25 de junio 2003 - 00:00

Enfrían senadores apoyo a Kirchner

Los peronistas del Senado no pueden disimular el malestar que les produce que el Ejecutivo privilegie a los mismos interlocutores cada vez que necesitan sacar una ley del Congreso.

«No puede ser que siempre llamen a Miguel Angel Pichetto y a José Luis Gioja
(jefe del bloque PJ y presidente provisional de la Cámara alta, respectivamente), y a nosotros nos bajen, después, los temas ya cocinados», se atreven a deslizar algunos legisladores, bien lejos de micrófonos que registren cualquier pensamiento disidente del oficialismo. Ayer, por lo menos, se logró filtrar el chaqueño Jorge Milton Capitanich a la cita con Horst Köhler.

A la hora de los reproches domésticos, el grueso de la bancada se queja de que ambos caciques del justicialismo suelen asistir a cumbres con funcionarios gubernamentales y -dicen ahí- nunca hacen ningún planteo: se limitan a escuchar -subrayan los opositores de entrecasa-y a tomar nota de lo que les piden.

Gioja
, que antecedió a Pichetto en la conducción del bloque, fue objeto de muchas críticas de sus pares por haberse manejado de manera similar durante gran parte de su mandato, sobre todo, en el apogeo de Eduardo Duhalde, con quien trabó una relación muy fluida.

Gracias a ese vínculo, el sanjuanino se catapultó a la presidencia provisional, virtual vice de la Nación con Duhalde. En el ínterin, y ante la ola creciente de reproches intestinos, abrió el reparto de cargos en la mesa chica. Por ejemplo, ingresaron Luis Barrionuevo, la mendocina Marita Perceval y la santafesina reutemannista Roxana Latorre para generalizar el debate en la cúpula y evitar que todos le reprocharan a Gioja un manejo verticalista de la bancada.

Pichetto
mantuvo el esquema, no obstante lo cual cayó en el mismo error de Gioja -según sus colegas-, y ahora acuerda los temas con el gobierno en forma casi personal. El estilo Kirchner alienta esta situación: en el Ejecutivo quieren resultados y no tertulias, aunque resulten una simple formalidad, con más de 2 o 3 legisladores.

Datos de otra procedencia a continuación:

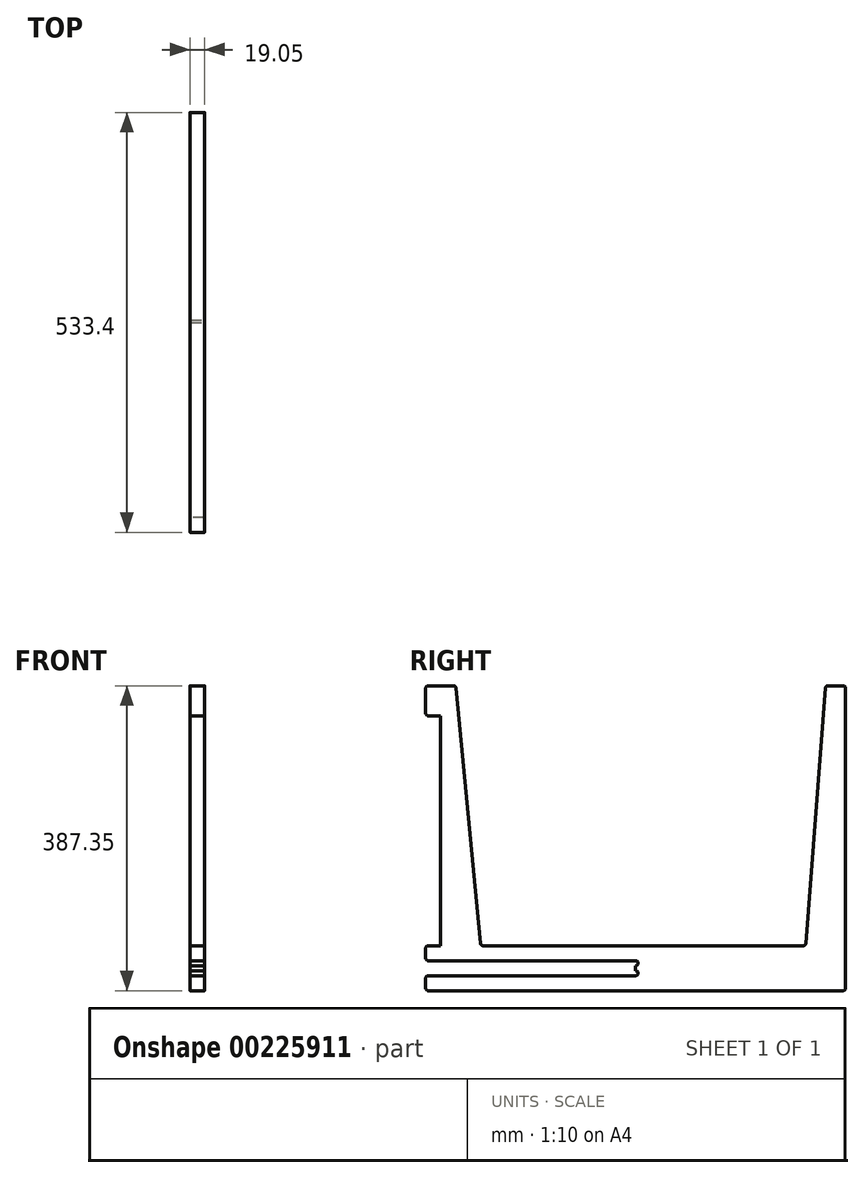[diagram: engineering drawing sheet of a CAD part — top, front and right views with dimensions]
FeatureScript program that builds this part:
annotation { "Feature Type Name" : "Feature", "Feature Type Description" : "" }
export const myFeature = defineFeature(function(context is Context, id is Id, definition is map)
    precondition{}
    {
        {
            var Q0;
            Q0=qCreatedBy(makeId("Right.planeOp"),FACE);
            cPlane(context, id + "F0", {"entities" : qUnion([Q0]), "cplaneType" : CPlaneType.OFFSET, "offset" : 19.05 * mm, "width" : 152.4 * mm, "height" : 152.4 * mm});
        }
        {
            var Q0;
            Q0=qCreatedBy(id+"F0.planeOp",FACE);
            var sketch = newSketch(context, id + "F1", { "sketchPlane" : qUnion([Q0])});
            skLineSegment(sketch, "E0", {"start": v(-19.05, 0) * mm, "end": v(-19.05, 19.05) * mm});
            skLineSegment(sketch, "E1", {"start": v(-19.05, 19.05) * mm, "end": v(247.65, 19.05) * mm});
            skLineSegment(sketch, "E2", {"start": v(247.65, 19.05) * mm, "end": v(247.65, 38.1) * mm});
            skLineSegment(sketch, "E3", {"start": v(247.65, 38.1) * mm, "end": v(-19.05, 38.1) * mm});
            skLineSegment(sketch, "E4", {"start": v(-19.05, 38.1) * mm, "end": v(-19.05, 57.15) * mm});
            skLineSegment(sketch, "E5", {"start": v(-19.05, 57.15) * mm, "end": v(0, 57.15) * mm});
            skLineSegment(sketch, "E6", {"start": v(0, 57.15) * mm, "end": v(0, 349.25) * mm});
            skLineSegment(sketch, "E7", {"start": v(0, 349.25) * mm, "end": v(-19.05, 349.25) * mm});
            skLineSegment(sketch, "E8", {"start": v(-19.05, 349.25) * mm, "end": v(-19.05, 387.35) * mm});
            skLineSegment(sketch, "E9", {"start": v(-19.05, 387.35) * mm, "end": v(19.05, 387.35) * mm});
            skLineSegment(sketch, "E10", {"start": v(19.05, 387.35) * mm, "end": v(50.8, 57.15) * mm});
            skLineSegment(sketch, "E11", {"start": v(50.8, 57.15) * mm, "end": v(463.55, 57.15) * mm});
            skLineSegment(sketch, "E12", {"start": v(463.55, 57.15) * mm, "end": v(488.95, 387.35) * mm});
            skLineSegment(sketch, "E13", {"start": v(488.95, 387.35) * mm, "end": v(514.35, 387.35) * mm});
            skLineSegment(sketch, "E14", {"start": v(514.35, 387.35) * mm, "end": v(514.35, 0) * mm});
            skLineSegment(sketch, "E15", {"start": v(514.35, 0) * mm, "end": v(-19.05, 0) * mm});
            skSolve(sketch);
        }
        {
            var Q0;
            Q0 = qSketchRegion(id + "F1", true);
            extrude(context, id + "F2", {"entities" : qUnion([Q0]), "depth" : 19.05 * mm});
        }
        {
            var Q0;
            Q0=makeQuery(id+"F2.opExtrude","SWEPT_EDGE",EDGE,{"disambiguationData":[OSD([sQuery(id+"F1.wireOp",EDGE,"E0"),sQuery(id+"F1.wireOp",EDGE,"E15")])]});
            var Q1;
            Q1=makeQuery(id+"F2.opExtrude","SWEPT_EDGE",EDGE,{"disambiguationData":[OSD([sQuery(id+"F1.wireOp",EDGE,"E0"),sQuery(id+"F1.wireOp",EDGE,"E1")])]});
            var Q2;
            Q2=makeQuery(id+"F2.opExtrude","SWEPT_EDGE",EDGE,{"disambiguationData":[OSD([sQuery(id+"F1.wireOp",EDGE,"E3"),sQuery(id+"F1.wireOp",EDGE,"E4")])]});
            var Q3;
            Q3=makeQuery(id+"F2.opExtrude","SWEPT_EDGE",EDGE,{"disambiguationData":[OSD([sQuery(id+"F1.wireOp",EDGE,"E4"),sQuery(id+"F1.wireOp",EDGE,"E5")])]});
            var Q4;
            Q4=makeQuery(id+"F2.opExtrude","SWEPT_EDGE",EDGE,{"disambiguationData":[OSD([sQuery(id+"F1.wireOp",EDGE,"E7"),sQuery(id+"F1.wireOp",EDGE,"E8")])]});
            var Q5;
            Q5=makeQuery(id+"F2.opExtrude","SWEPT_EDGE",EDGE,{"disambiguationData":[OSD([sQuery(id+"F1.wireOp",EDGE,"E8"),sQuery(id+"F1.wireOp",EDGE,"E9")])]});
            var Q6;
            Q6=makeQuery(id+"F2.opExtrude","SWEPT_EDGE",EDGE,{"disambiguationData":[OSD([sQuery(id+"F1.wireOp",EDGE,"E9"),sQuery(id+"F1.wireOp",EDGE,"E10")])]});
            var Q7;
            Q7=makeQuery(id+"F2.opExtrude","SWEPT_EDGE",EDGE,{"disambiguationData":[OSD([sQuery(id+"F1.wireOp",EDGE,"E10"),sQuery(id+"F1.wireOp",EDGE,"E11")])]});
            var Q8;
            Q8=makeQuery(id+"F2.opExtrude","SWEPT_EDGE",EDGE,{"disambiguationData":[OSD([sQuery(id+"F1.wireOp",EDGE,"E11"),sQuery(id+"F1.wireOp",EDGE,"E12")])]});
            var Q9;
            Q9=makeQuery(id+"F2.opExtrude","SWEPT_EDGE",EDGE,{"disambiguationData":[OSD([sQuery(id+"F1.wireOp",EDGE,"E12"),sQuery(id+"F1.wireOp",EDGE,"E13")])]});
            fillet(context, id + "F3", {"entities" : qUnion([Q0, Q1, Q2, Q3, Q4, Q5, Q6, Q7, Q8, Q9]), "radius" : 3.17 * mm, "tangentPropagation" : true, "allowEdgeOverflow" : false});
        }
        {
            var Q0;
            Q0=makeQuery(id+"F2.opExtrude","CAP_FACE",FACE,{"disambiguationData":[OSD([sQuery(id+"F1.wireOp",EDGE,"E0"),sQuery(id+"F1.wireOp",EDGE,"E1"),sQuery(id+"F1.wireOp",EDGE,"E2"),sQuery(id+"F1.wireOp",EDGE,"E3"),sQuery(id+"F1.wireOp",EDGE,"E4"),sQuery(id+"F1.wireOp",EDGE,"E5"),sQuery(id+"F1.wireOp",EDGE,"E6"),sQuery(id+"F1.wireOp",EDGE,"E7"),sQuery(id+"F1.wireOp",EDGE,"E8"),sQuery(id+"F1.wireOp",EDGE,"E9"),sQuery(id+"F1.wireOp",EDGE,"E10"),sQuery(id+"F1.wireOp",EDGE,"E11"),sQuery(id+"F1.wireOp",EDGE,"E12"),sQuery(id+"F1.wireOp",EDGE,"E13"),sQuery(id+"F1.wireOp",EDGE,"E14"),sQuery(id+"F1.wireOp",EDGE,"E15")])],"isStart":false});
            var sketch = newSketch(context, id + "F4", { "sketchPlane" : qUnion([Q0])});
            skArc(sketch, "E16", {"start": v(247.65, 19.05) * mm, "mid": v(250.83, 22.23) * mm, "end": v(247.65, 25.4) * mm});
            skArc(sketch, "E17", {"start": v(247.65, 38.1) * mm, "mid": v(250.83, 34.93) * mm, "end": v(247.65, 31.75) * mm});
            skLineSegment(sketch, "E18", {"start": v(247.65, 19.05) * mm, "end": v(247.65, 25.4) * mm});
            skLineSegment(sketch, "E19", {"start": v(247.65, 31.75) * mm, "end": v(247.65, 38.1) * mm});
            skSolve(sketch);
        }
        {
            var Q0;
            Q0 = qSketchRegion(id + "F4", true);
            extrude(context, id + "F5", {"entities" : qUnion([Q0]), "operationType" : NewBodyOperationType.REMOVE, "oppositeDirection" : true, "depth" : 19.05 * mm});
        }
        {
            var Q0;
            Q0=makeQuery(id+"F2.opExtrude","SWEPT_EDGE",EDGE,{"disambiguationData":[OSD([sQuery(id+"F1.wireOp",EDGE,"E14"),sQuery(id+"F1.wireOp",EDGE,"E15")])]});
            var Q1;
            Q1=makeQuery(id+"F2.opExtrude","SWEPT_EDGE",EDGE,{"disambiguationData":[OSD([sQuery(id+"F1.wireOp",EDGE,"E13"),sQuery(id+"F1.wireOp",EDGE,"E14")])]});
            fillet(context, id + "F6", {"entities" : qUnion([Q0, Q1]), "radius" : 3.17 * mm, "tangentPropagation" : true, "allowEdgeOverflow" : false});
        }
    });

«Y a nosotros ¿por qué no nos invitan?»
, se preguntan desde el anonimato los disconformes, no sólo menemistas o romeristas, sino también representantes de todas las tribus peronistas. Algunos como CarlosVerna saben que claman en vano: la guerra del pampeano con Roberto Lavagna le veda cualquier convite a Economía.

Este cuadro se agrava por el hecho de que Cristina Fernández de Kirchner sigue sin asistir a las deliberaciones de bloque y se maneja con total autonomía, a imagen y semejanza de lo que hizo desde que asumió la banca en diciembre de 2001. Por si fuera poco, los senadores -y también los diputados-miran con reservas cada movimiento del kirchnerismo en el interior, temerosos de que el Presidente siga alentando candidatos a gobernadores por fuera del PJ.